_Problem to work on_: Would you reproduce every record exactly, leaving out the pictures?

_Dataset entries_:
....................
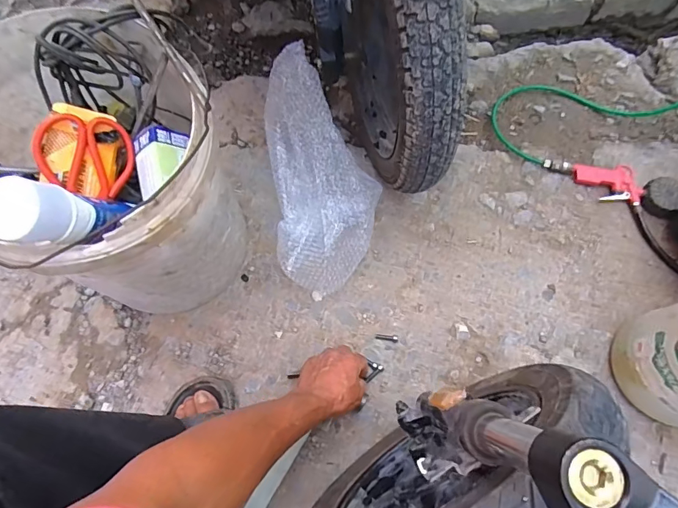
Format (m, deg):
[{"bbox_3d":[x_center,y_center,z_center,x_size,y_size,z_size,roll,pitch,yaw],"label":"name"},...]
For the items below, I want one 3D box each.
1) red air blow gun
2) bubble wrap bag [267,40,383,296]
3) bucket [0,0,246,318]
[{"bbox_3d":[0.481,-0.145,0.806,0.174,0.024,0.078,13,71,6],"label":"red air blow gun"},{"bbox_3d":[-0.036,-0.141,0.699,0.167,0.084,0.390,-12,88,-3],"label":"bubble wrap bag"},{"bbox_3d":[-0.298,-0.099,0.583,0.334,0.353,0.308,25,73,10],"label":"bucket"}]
....................
_Exercise answer_:
Format (m, deg):
[{"bbox_3d":[x_center,y_center,z_center,x_size,y_size,z_size,roll,pitch,yaw],"label":"name"},...]
For the items below, I want one 3D box each.
1) red air blow gun
2) bubble wrap bag [267,40,383,296]
3) bucket [0,0,246,318]
[{"bbox_3d":[0.481,-0.145,0.806,0.174,0.024,0.078,13,71,6],"label":"red air blow gun"},{"bbox_3d":[-0.036,-0.141,0.699,0.167,0.084,0.390,-12,88,-3],"label":"bubble wrap bag"},{"bbox_3d":[-0.298,-0.099,0.583,0.334,0.353,0.308,25,73,10],"label":"bucket"}]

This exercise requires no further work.